Both Edgell and Carlynton Superintendent Dr. John Kreider agree the shortage didn’t happen overnight.
“Colleges and universities are not graduating individuals with degrees in education to help serve in the classroom as regular teachers as well,” said Dr. Kreider.
In his school district, they’re looking for a French teacher. Beyond that, they really need substitute teachers.
“It does create an issue for daily operations of a school when we don’t have enough substitutes in house,” Dr. Kreider said.
Because then Carlynton teachers have to cover the absent teacher’s classroom, taking away their prep time or extra time with students.
Right now they have five or six daily subs, but they’d like to have 10. So this year, they upped the pay for subs.
Carlynton went from $100 to $135 a day for substitute teacher pay. Trinity School District in Washington County is looking to increase to $125 a day.
“We’re all pulling from the same number of candidates across Allegheny County, so naturally individuals are going to look for where the finances line up for them and where they live in close proximity to school districts,” said Dr. Kreider.
He says having qualified subs in the classroom helps out two-fold: students get someone to instruct them that day and the district gets a glance at a possible full-time teaching candidate.
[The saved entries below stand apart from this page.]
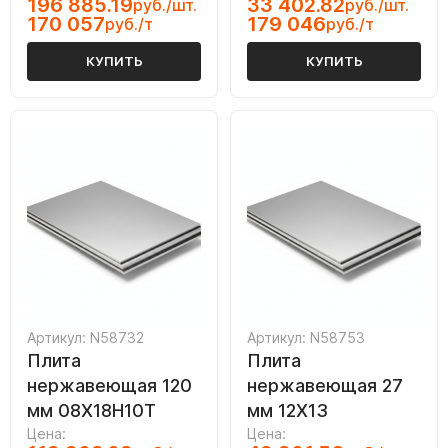
196 885.19
33 402.82
руб./шт.
руб./шт.
170 057
179 046
руб./т
руб./т
КУПИТЬ
КУПИТЬ
Артикул: N58732
Артикул: N58753
Плита
Плита
нержавеющая 120
нержавеющая 27
мм 08Х18Н10Т
мм 12Х13
Цена:
Цена: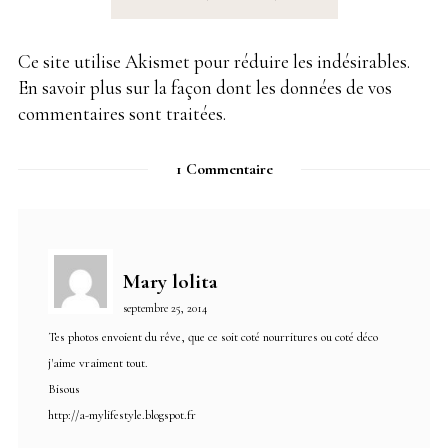
Ce site utilise Akismet pour réduire les indésirables.
En savoir plus sur la façon dont les données de vos
commentaires sont traitées
.
1 Commentaire
Mary lolita
septembre 25, 2014
Tes photos envoient du rêve, que ce soit coté nourritures ou coté déco
j'aime vraiment tout.
Bisous
http://a-mylifestyle.blogspot.fr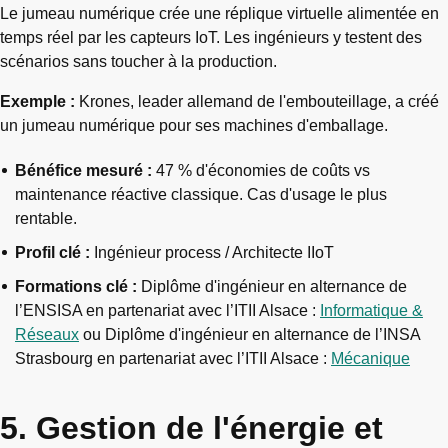
Le jumeau numérique crée une réplique virtuelle alimentée en
temps réel par les capteurs IoT. Les ingénieurs y testent des
scénarios sans toucher à la production.
Exemple :
Krones, leader allemand de l'embouteillage, a créé
un jumeau numérique pour ses machines d'emballage.
Bénéfice mesuré :
47 % d'économies de coûts vs
maintenance réactive classique. Cas d'usage le plus
rentable.
Profil clé :
Ingénieur process / Architecte IIoT
Formations clé :
Diplôme d'ingénieur en alternance de
l’ENSISA en partenariat avec l’ITII Alsace :
Informatique &
Réseaux
ou Diplôme d'ingénieur en alternance de l’INSA
Strasbourg en partenariat avec l’ITII Alsace :
Mécanique
5. Gestion de l'énergie et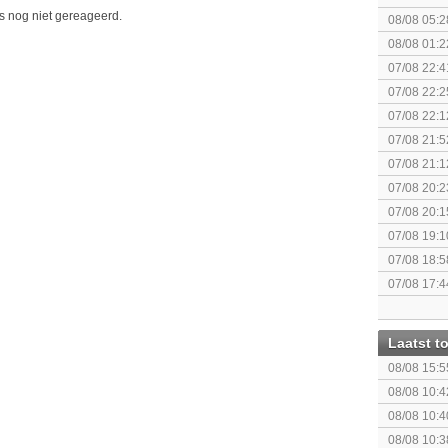
is nog niet gereageerd.
08/08 05:2
08/08 01:2
07/08 22:4
07/08 22:2
07/08 22:1
elkaar.
07/08 21:5
07/08 21:1
07/08 20:2
07/08 20:1
politiek/rel
07/08 19:1
07/08 18:5
[Algemeen
07/08 17:4
Topic]
Laatst 
08/08 15:5
Ontmoeting
08/08 10:4
08/08 10:4
08/08 10:3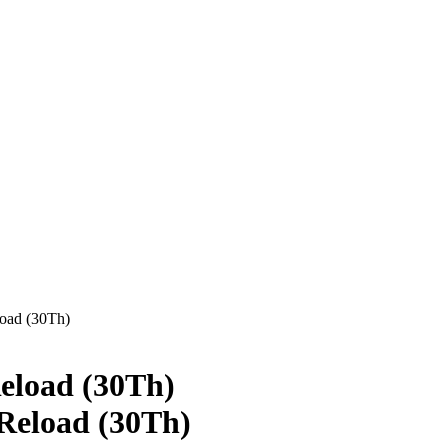
ad (30Th)
load (30Th)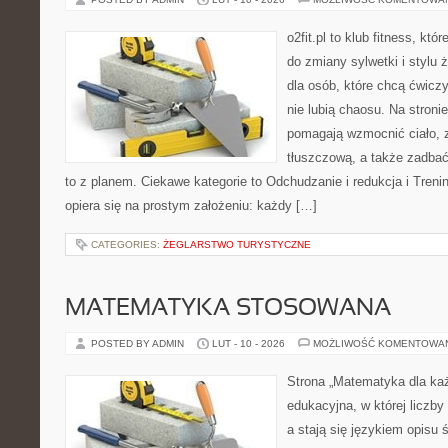
o2fit.pl to klub fitness, któ
do zmiany sylwetki i stylu 
dla osób, które chcą ćwicz
nie lubią chaosu. Na stronie
pomagają wzmocnić ciało, 
tłuszczową, a także zadbać
to z planem. Ciekawe kategorie to Odchudzanie i redukcja i Trening
opiera się na prostym założeniu: każdy […]
CATEGORIES:
ŻEGLARSTWO TURYSTYCZNE
MATEMATYKA STOSOWANA
POSTED BY ADMIN
LUT - 10 - 2026
MOŻLIWOŚĆ KOMENTOWA
Strona „Matematyka dla każ
edukacyjna, w której liczby
a stają się językiem opisu 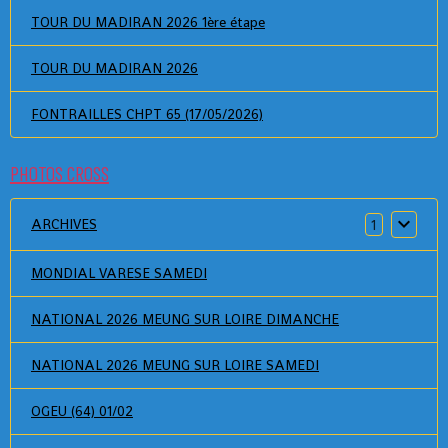
TOUR DU MADIRAN 2026 1ère étape
TOUR DU MADIRAN 2026
FONTRAILLES CHPT 65 (17/05/2026)
PHOTOS CROSS
ARCHIVES
1
MONDIAL VARESE SAMEDI
NATIONAL 2026 MEUNG SUR LOIRE DIMANCHE
NATIONAL 2026 MEUNG SUR LOIRE SAMEDI
OGEU (64) 01/02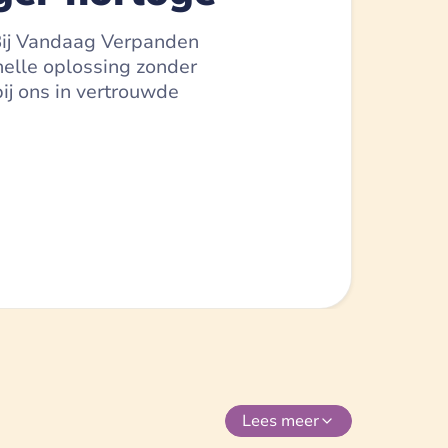
 Bij Vandaag Verpanden
nelle oplossing zonder
ij ons in vertrouwde
Lees
meer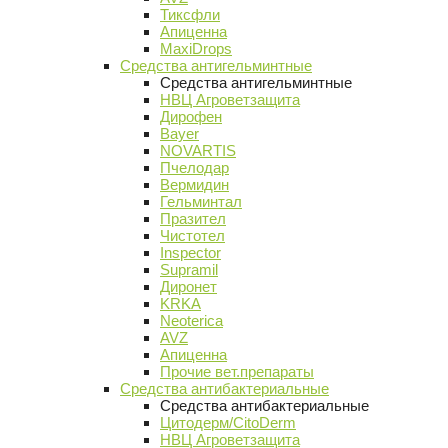
Тиксфли
Апиценна
MaxiDrops
Средства антигельминтные
Средства антигельминтные
НВЦ Агроветзащита
Дирофен
Bayer
NOVARTIS
Пчелодар
Вермидин
Гельминтал
Празител
Чистотел
Inspector
Supramil
Диронет
KRKA
Neoterica
AVZ
Апиценна
Прочие вет.препараты
Средства антибактериальные
Средства антибактериальные
Цитодерм/CitoDerm
НВЦ Агроветзащита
Channel 11 asked the Pennsylvania Department of Education what they’re doing to get more people interested in a career in teaching, a spokeswoman told us:
“One initiative we hope to expand through additional federal funds is our Office of Higher Education’s teacher and principal residency program. Through a collaborative process between K-12 schools and higher education institutions, promising students and individuals are recruited and supported through a certification program, inclusive of a one-year residency component.”
“They’re doing the best they can to fill positions,” said Edgell. “They’re being much more aggressive in their recruiting. They’re of course asking for our help.”
When we asked the State Department of Education if they anticipate the teaching shortage to get better or worse, spokeswoman Kendall Alexander said:
“In the past two years, we have seen an increase in the number of college students entering educator preparation programs, which is very promising. However, the most recent data is from 2019-2020, which doesn’t allow us to assess the full impact of the COVID-19 pandemic on potential new entrants into the teaching profession. Once the 2020-21 data is available, PDE will be in a better position to fully assess the teacher pipeline issues.”